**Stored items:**

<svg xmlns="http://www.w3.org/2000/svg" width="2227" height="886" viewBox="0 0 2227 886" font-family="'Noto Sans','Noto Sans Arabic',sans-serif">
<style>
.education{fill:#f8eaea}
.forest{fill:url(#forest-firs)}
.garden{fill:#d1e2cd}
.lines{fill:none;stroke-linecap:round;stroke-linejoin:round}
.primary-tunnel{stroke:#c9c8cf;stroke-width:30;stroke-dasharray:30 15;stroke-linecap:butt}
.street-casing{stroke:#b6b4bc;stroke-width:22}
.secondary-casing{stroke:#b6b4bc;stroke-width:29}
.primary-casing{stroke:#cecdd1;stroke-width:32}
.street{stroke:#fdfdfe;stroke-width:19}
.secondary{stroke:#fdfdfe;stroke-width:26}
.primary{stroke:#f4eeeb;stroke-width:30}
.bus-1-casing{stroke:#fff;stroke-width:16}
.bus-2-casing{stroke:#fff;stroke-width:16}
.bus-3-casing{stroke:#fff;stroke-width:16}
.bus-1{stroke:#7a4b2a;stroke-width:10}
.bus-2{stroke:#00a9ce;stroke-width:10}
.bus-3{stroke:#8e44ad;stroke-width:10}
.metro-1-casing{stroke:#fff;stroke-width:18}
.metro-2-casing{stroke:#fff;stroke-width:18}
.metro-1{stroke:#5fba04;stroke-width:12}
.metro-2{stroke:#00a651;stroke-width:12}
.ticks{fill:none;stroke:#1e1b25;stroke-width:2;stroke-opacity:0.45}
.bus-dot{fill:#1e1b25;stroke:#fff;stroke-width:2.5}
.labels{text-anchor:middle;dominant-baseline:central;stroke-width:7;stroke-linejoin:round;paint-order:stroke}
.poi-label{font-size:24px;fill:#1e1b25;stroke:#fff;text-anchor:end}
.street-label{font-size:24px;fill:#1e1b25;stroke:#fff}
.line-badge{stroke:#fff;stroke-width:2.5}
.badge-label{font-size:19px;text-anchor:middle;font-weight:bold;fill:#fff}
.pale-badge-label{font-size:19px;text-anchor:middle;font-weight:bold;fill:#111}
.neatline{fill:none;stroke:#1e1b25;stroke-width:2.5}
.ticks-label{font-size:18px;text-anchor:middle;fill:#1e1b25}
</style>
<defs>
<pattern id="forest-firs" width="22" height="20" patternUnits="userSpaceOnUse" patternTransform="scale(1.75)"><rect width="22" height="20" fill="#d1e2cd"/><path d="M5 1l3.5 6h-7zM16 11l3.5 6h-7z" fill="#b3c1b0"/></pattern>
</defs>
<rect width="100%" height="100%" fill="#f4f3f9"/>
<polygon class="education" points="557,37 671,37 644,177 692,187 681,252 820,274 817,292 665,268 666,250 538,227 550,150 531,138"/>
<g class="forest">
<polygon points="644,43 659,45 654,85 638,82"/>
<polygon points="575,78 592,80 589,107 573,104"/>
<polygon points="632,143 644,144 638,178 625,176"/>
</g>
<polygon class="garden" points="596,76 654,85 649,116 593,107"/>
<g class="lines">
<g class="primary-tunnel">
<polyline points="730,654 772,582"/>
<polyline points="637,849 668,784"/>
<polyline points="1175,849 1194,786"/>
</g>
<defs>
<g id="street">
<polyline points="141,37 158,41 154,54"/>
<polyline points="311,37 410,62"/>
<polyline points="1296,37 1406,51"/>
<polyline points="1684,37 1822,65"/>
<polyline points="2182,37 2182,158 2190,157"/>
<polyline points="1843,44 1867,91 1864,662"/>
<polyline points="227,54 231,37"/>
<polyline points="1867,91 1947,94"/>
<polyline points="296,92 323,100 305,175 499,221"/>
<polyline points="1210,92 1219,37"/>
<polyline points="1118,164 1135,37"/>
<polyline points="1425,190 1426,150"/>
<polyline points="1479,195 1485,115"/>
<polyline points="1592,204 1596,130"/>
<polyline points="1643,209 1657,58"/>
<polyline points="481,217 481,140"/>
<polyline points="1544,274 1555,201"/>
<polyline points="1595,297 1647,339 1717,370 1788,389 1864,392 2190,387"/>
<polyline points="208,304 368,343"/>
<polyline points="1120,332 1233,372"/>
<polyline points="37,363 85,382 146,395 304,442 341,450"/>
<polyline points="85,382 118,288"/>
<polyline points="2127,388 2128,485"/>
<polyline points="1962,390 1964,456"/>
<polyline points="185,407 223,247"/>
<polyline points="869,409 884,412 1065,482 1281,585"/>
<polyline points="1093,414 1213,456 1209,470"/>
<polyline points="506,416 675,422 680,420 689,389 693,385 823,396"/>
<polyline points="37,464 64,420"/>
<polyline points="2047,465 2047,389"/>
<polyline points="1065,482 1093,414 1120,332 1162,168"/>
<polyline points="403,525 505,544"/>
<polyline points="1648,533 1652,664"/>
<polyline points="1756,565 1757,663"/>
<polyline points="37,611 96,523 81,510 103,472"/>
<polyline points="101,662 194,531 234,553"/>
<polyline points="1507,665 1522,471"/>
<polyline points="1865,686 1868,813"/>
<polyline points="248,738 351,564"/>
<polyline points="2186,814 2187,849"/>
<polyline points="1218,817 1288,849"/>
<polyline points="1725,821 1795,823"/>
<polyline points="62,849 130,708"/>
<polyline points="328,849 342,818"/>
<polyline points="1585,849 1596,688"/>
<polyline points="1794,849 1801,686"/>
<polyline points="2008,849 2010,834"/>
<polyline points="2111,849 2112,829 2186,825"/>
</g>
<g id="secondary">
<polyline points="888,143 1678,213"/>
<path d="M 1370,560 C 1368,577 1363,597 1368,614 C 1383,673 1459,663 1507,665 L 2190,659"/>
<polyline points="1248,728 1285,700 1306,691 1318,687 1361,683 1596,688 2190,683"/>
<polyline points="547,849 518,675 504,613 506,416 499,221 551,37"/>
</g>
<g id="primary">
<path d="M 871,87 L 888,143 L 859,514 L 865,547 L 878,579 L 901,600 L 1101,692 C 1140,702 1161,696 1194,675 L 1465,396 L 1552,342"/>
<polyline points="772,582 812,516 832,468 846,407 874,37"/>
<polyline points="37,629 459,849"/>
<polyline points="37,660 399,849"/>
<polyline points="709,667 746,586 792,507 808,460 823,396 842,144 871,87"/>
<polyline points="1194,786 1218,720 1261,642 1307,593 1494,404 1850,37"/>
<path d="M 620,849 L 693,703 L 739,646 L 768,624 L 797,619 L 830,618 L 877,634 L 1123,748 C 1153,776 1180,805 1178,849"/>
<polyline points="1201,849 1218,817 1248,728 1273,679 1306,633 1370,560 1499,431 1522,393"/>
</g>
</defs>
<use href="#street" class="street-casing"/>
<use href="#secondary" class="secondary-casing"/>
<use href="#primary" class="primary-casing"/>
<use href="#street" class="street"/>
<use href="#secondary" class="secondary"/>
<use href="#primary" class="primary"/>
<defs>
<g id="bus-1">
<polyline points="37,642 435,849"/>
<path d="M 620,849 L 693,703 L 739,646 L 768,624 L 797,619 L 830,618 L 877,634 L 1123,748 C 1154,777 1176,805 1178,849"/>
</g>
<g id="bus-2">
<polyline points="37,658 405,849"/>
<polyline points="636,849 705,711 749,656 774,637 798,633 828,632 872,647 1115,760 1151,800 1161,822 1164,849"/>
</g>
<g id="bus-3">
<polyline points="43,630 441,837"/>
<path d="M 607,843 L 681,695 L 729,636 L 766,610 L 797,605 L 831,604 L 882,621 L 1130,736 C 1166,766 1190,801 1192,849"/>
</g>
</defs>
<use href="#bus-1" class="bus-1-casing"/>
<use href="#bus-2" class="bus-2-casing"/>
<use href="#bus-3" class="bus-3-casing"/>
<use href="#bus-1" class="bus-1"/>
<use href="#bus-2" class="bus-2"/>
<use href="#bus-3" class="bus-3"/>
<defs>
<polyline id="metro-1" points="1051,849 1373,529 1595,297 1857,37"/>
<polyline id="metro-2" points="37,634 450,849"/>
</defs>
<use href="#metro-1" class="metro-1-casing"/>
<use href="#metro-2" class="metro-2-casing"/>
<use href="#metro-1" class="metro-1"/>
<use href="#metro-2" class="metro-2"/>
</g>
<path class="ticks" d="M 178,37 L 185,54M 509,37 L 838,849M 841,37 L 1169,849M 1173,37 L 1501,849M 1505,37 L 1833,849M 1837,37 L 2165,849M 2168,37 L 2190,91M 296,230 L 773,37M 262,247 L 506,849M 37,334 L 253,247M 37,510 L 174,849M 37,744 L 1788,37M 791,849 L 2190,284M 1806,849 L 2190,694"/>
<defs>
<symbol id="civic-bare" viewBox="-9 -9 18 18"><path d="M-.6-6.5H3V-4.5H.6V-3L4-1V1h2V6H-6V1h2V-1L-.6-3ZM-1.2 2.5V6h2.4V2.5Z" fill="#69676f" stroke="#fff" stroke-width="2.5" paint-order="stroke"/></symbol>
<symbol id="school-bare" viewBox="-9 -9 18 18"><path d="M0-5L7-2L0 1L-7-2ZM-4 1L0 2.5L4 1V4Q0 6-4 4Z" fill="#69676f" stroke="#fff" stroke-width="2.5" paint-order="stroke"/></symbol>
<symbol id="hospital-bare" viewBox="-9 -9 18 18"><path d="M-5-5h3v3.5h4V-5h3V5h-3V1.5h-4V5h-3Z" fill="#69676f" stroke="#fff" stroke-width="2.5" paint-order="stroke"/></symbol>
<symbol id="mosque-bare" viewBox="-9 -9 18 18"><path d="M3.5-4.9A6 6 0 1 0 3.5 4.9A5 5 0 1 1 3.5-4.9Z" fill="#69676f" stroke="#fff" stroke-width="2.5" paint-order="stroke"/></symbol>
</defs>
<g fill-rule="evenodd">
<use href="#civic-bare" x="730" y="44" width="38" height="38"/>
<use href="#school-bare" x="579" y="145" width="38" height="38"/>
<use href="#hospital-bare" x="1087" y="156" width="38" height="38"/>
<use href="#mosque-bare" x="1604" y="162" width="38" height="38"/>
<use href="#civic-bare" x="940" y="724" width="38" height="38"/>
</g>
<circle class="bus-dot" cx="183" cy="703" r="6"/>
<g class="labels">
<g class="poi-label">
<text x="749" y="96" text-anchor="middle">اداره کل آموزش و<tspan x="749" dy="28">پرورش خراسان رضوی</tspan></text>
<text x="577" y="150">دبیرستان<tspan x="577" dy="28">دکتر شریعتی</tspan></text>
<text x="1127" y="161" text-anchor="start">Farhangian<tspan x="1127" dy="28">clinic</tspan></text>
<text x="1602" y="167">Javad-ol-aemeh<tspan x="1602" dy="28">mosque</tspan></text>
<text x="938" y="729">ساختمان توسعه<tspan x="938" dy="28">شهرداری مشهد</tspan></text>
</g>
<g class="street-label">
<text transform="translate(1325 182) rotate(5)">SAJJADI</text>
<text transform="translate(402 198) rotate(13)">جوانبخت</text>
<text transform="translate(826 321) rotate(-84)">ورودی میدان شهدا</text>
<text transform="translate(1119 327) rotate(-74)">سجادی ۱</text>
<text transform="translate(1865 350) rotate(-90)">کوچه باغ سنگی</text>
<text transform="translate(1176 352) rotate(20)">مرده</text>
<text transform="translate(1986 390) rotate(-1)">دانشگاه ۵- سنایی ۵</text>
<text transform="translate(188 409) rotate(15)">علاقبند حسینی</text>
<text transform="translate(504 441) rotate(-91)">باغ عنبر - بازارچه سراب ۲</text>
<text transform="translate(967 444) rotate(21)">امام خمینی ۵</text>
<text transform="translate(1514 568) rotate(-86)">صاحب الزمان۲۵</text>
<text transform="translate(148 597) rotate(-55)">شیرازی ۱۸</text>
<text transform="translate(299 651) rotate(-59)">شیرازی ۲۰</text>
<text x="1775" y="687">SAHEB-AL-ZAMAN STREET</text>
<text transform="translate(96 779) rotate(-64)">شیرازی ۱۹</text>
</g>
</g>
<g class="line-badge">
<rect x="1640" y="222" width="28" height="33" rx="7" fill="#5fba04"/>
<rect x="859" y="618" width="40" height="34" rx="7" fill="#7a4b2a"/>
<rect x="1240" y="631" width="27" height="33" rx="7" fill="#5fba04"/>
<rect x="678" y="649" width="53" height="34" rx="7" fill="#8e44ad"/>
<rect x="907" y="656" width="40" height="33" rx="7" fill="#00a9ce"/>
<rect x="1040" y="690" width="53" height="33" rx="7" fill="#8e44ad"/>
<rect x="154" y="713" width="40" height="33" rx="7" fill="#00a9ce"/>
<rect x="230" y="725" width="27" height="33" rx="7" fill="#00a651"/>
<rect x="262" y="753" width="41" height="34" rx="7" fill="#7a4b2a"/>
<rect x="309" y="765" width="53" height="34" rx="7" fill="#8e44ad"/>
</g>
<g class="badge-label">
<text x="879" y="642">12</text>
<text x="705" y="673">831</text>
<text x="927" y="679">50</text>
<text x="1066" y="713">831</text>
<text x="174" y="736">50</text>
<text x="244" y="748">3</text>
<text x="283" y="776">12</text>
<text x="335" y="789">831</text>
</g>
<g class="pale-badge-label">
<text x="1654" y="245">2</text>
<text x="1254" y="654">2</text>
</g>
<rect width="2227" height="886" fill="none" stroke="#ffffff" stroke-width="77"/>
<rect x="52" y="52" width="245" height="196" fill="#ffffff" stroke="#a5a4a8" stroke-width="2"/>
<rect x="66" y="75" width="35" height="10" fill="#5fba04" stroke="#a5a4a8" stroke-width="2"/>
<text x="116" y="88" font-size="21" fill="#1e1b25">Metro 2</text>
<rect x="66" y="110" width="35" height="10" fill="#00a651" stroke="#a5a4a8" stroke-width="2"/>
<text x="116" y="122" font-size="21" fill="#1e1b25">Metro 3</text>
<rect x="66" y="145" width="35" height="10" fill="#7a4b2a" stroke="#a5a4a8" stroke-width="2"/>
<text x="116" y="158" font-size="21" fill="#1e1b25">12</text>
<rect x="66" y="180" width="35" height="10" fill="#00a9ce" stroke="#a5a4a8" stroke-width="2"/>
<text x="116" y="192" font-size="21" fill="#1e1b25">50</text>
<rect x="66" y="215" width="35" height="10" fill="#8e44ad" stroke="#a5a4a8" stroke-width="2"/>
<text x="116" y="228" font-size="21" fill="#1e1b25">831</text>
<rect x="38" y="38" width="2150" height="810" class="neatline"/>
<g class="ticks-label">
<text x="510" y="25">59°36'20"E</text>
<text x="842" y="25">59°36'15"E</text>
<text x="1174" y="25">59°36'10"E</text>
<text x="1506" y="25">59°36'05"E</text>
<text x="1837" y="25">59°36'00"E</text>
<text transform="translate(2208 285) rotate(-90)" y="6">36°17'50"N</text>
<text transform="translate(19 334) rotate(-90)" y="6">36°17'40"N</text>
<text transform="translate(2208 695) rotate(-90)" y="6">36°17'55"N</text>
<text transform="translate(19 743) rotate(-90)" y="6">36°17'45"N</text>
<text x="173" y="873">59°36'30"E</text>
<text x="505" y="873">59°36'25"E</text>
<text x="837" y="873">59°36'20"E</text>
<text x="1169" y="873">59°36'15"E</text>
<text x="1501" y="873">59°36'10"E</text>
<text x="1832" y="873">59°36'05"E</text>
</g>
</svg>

**PROBLEM DETAILS:** Each line of the entries above that contains "linecap" must be copied into the answer.

**WRITTEN SOLUTION:**
.lines{fill:none;stroke-linecap:round;stroke-linejoin:round}
.primary-tunnel{stroke:#c9c8cf;stroke-width:30;stroke-dasharray:30 15;stroke-linecap:butt}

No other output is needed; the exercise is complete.